Impact of Money Supply and Interest Rate on Stock Market Performance: Evidence from the Nepalese Capital Market
DOI:
https://doi.org/10.3126/ijmr.v4i1.76926Keywords:
Money supply, NEPSE Index, Macroeconomic variables, ARDL modelAbstract
This study examines the influence of money supply and interest rate including other macroeconomic variables on stock market performance in Nepal, using the data spanning from 1994 to 2023. The study employs the ARDL model of co-integration analysis to examine the long-run and short-run relationships between the NEPSE index and some selected macroeconomic variables, including broad money supply, interest rates, real GDP, and remittance inflow.
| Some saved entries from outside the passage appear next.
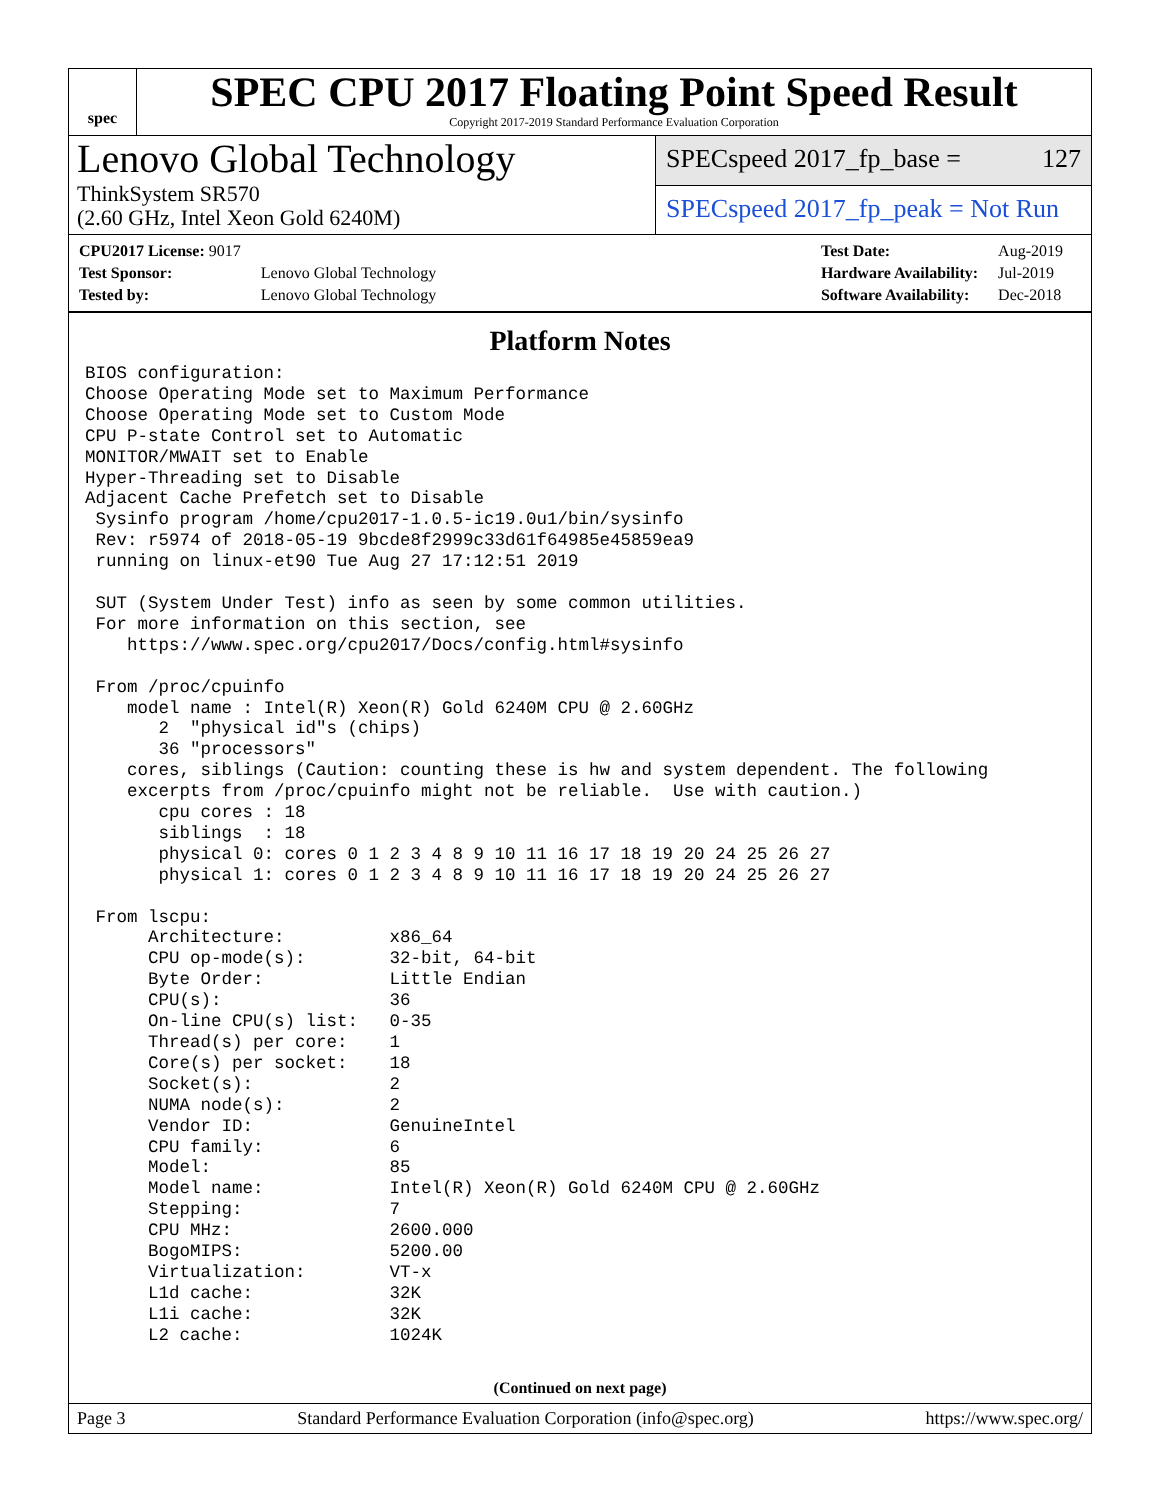spec
SPEC CPU 2017 Floating Point Speed Result
Copyright 2017-2019 Standard Performance Evaluation Corporation
Lenovo Global Technology
ThinkSystem SR570
(2.60 GHz, Intel Xeon Gold 6240M)
SPECspeed 2017_fp_base = 127
SPECspeed 2017_fp_peak = Not Run
| CPU2017 License: 9017 | |
| Test Sponsor: | Lenovo Global Technology |
| Tested by: | Lenovo Global Technology |
| Test Date: | Aug-2019 |
| Hardware Availability: | Jul-2019 |
| Software Availability: | Dec-2018 |
Platform Notes
BIOS configuration:
Choose Operating Mode set to Maximum Performance
Choose Operating Mode set to Custom Mode
CPU P-state Control set to Automatic
MONITOR/MWAIT set to Enable
Hyper-Threading set to Disable
Adjacent Cache Prefetch set to Disable
 Sysinfo program /home/cpu2017-1.0.5-ic19.0u1/bin/sysinfo
 Rev: r5974 of 2018-05-19 9bcde8f2999c33d61f64985e45859ea9
 running on linux-et90 Tue Aug 27 17:12:51 2019

 SUT (System Under Test) info as seen by some common utilities.
 For more information on this section, see
    https://www.spec.org/cpu2017/Docs/config.html#sysinfo

 From /proc/cpuinfo
    model name : Intel(R) Xeon(R) Gold 6240M CPU @ 2.60GHz
       2  "physical id"s (chips)
       36 "processors"
    cores, siblings (Caution: counting these is hw and system dependent. The following
    excerpts from /proc/cpuinfo might not be reliable.  Use with caution.)
       cpu cores : 18
       siblings  : 18
       physical 0: cores 0 1 2 3 4 8 9 10 11 16 17 18 19 20 24 25 26 27
       physical 1: cores 0 1 2 3 4 8 9 10 11 16 17 18 19 20 24 25 26 27

 From lscpu:
      Architecture:          x86_64
      CPU op-mode(s):        32-bit, 64-bit
      Byte Order:            Little Endian
      CPU(s):                36
      On-line CPU(s) list:   0-35
      Thread(s) per core:    1
      Core(s) per socket:    18
      Socket(s):             2
      NUMA node(s):          2
      Vendor ID:             GenuineIntel
      CPU family:            6
      Model:                 85
      Model name:            Intel(R) Xeon(R) Gold 6240M CPU @ 2.60GHz
      Stepping:              7
      CPU MHz:               2600.000
      BogoMIPS:              5200.00
      Virtualization:        VT-x
      L1d cache:             32K
      L1i cache:             32K
      L2 cache:              1024K
(Continued on next page)
Page 3 Standard Performance Evaluation Corporation (info@spec.org) https://www.spec.org/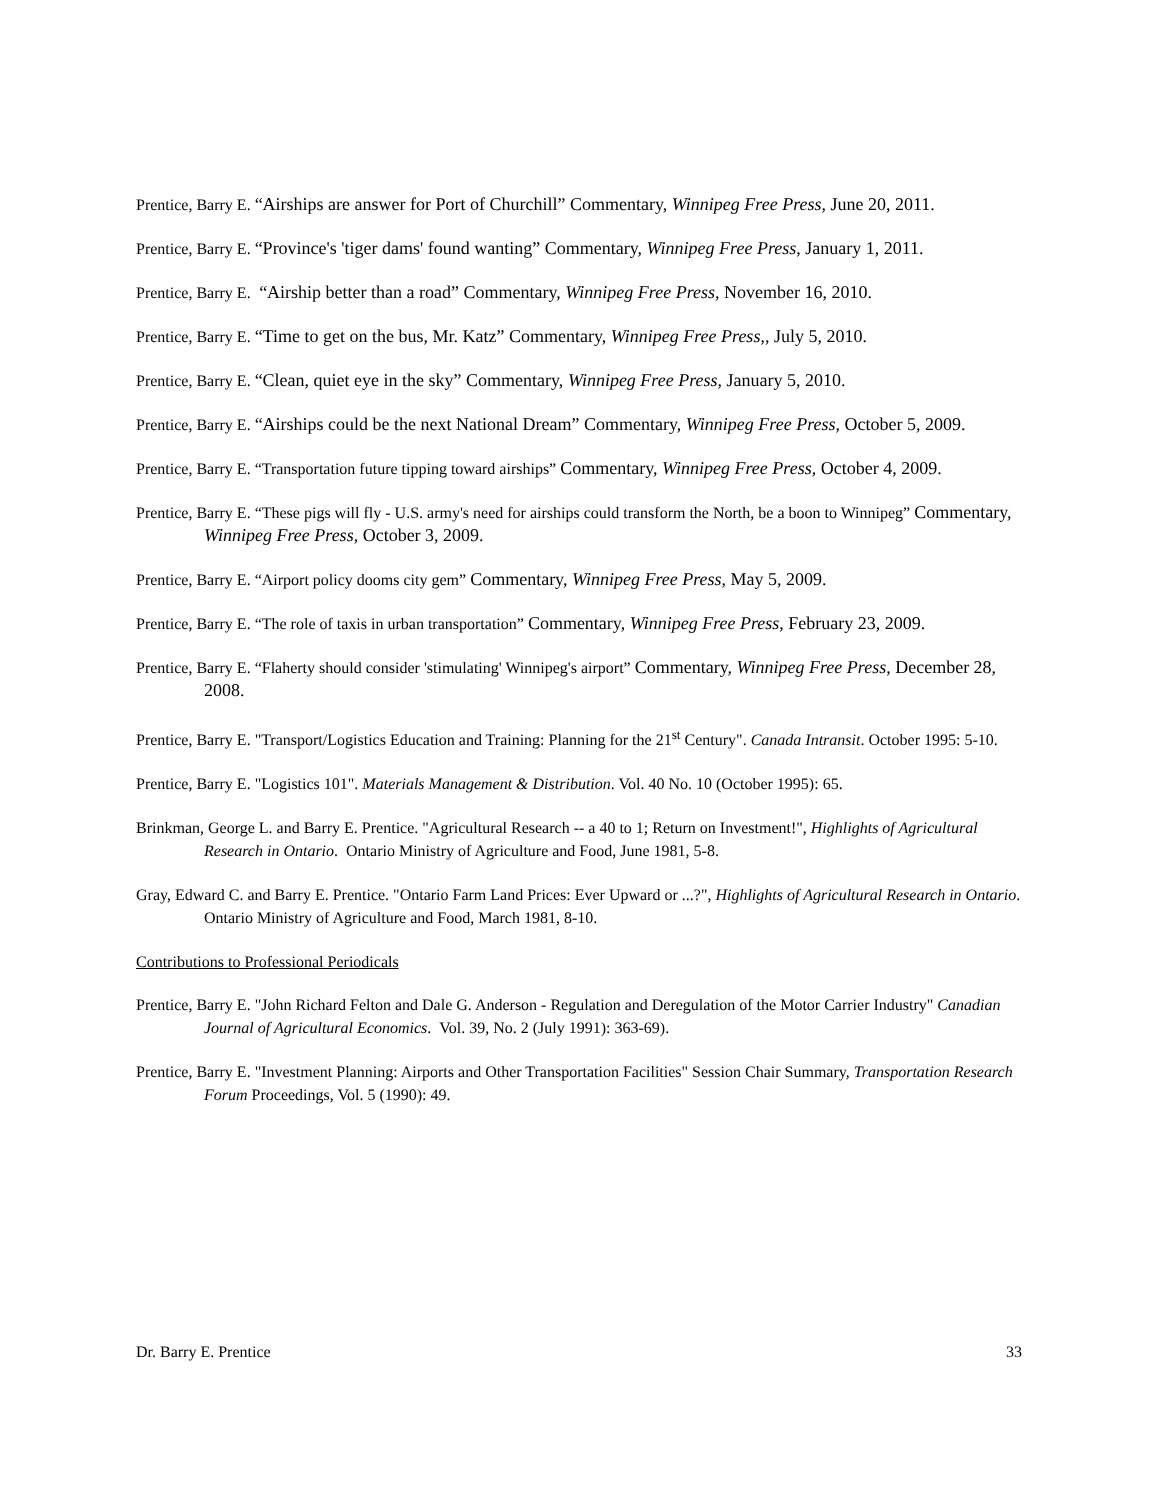Prentice, Barry E. “Airships are answer for Port of Churchill” Commentary, Winnipeg Free Press, June 20, 2011.
Prentice, Barry E. “Province's 'tiger dams' found wanting” Commentary, Winnipeg Free Press, January 1, 2011.
Prentice, Barry E. “Airship better than a road” Commentary, Winnipeg Free Press, November 16, 2010.
Prentice, Barry E. “Time to get on the bus, Mr. Katz” Commentary, Winnipeg Free Press,, July 5, 2010.
Prentice, Barry E. “Clean, quiet eye in the sky” Commentary, Winnipeg Free Press, January 5, 2010.
Prentice, Barry E. “Airships could be the next National Dream” Commentary, Winnipeg Free Press, October 5, 2009.
Prentice, Barry E. “Transportation future tipping toward airships” Commentary, Winnipeg Free Press, October 4, 2009.
Prentice, Barry E. “These pigs will fly - U.S. army's need for airships could transform the North, be a boon to Winnipeg” Commentary, Winnipeg Free Press, October 3, 2009.
Prentice, Barry E. “Airport policy dooms city gem” Commentary, Winnipeg Free Press, May 5, 2009.
Prentice, Barry E. “The role of taxis in urban transportation” Commentary, Winnipeg Free Press, February 23, 2009.
Prentice, Barry E. “Flaherty should consider 'stimulating' Winnipeg's airport” Commentary, Winnipeg Free Press, December 28, 2008.
Prentice, Barry E. "Transport/Logistics Education and Training: Planning for the 21<sup>st</sup> Century". Canada Intransit. October 1995: 5-10.
Prentice, Barry E. "Logistics 101". Materials Management & Distribution. Vol. 40 No. 10 (October 1995): 65.
Brinkman, George L. and Barry E. Prentice. "Agricultural Research -- a 40 to 1; Return on Investment!", Highlights of Agricultural Research in Ontario. Ontario Ministry of Agriculture and Food, June 1981, 5-8.
Gray, Edward C. and Barry E. Prentice. "Ontario Farm Land Prices: Ever Upward or ...?", Highlights of Agricultural Research in Ontario. Ontario Ministry of Agriculture and Food, March 1981, 8-10.
Contributions to Professional Periodicals
Prentice, Barry E. "John Richard Felton and Dale G. Anderson - Regulation and Deregulation of the Motor Carrier Industry" Canadian Journal of Agricultural Economics. Vol. 39, No. 2 (July 1991): 363-69).
Prentice, Barry E. "Investment Planning: Airports and Other Transportation Facilities" Session Chair Summary, Transportation Research Forum Proceedings, Vol. 5 (1990): 49.
Dr. Barry E. Prentice 33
The findings reveal unidirectional causality from broad money supply to NEPSE index, by-directional causality between real GDP and NEPSE index, and unidirectional causality between remittance flow and NEPSE index, but absence of causality between interest rate and NEPSE index. Moreover, the findings reveal that the money supply significantly and positively affects the NEPSE index, both in the long run and the short run, highlighting the importance of liquidity in stock market performance. But, interest rates show a marginally significant negative impact, indicating the dampening
effect of higher borrowing costs on equity investments. The real GDP demonstrates a strong positive correlation with the NEPSE index,
underscoring the critical role of economic growth in boosting corporate earnings and investor confidence. Conversely, remittance inflows exhibit no significant relationship with stock market performance, perhaps reflecting their predominant use in consumption and real estate. The negative and highly substantial error correction term confirms that deviations from the long-run equilibrium are corrected rapidly in the subsequent period. These findings provide valuable insights for policymakers and stakeholders, emphasizing the role of macroeconomic stability in fostering sustainable growth in Nepal’s stock market.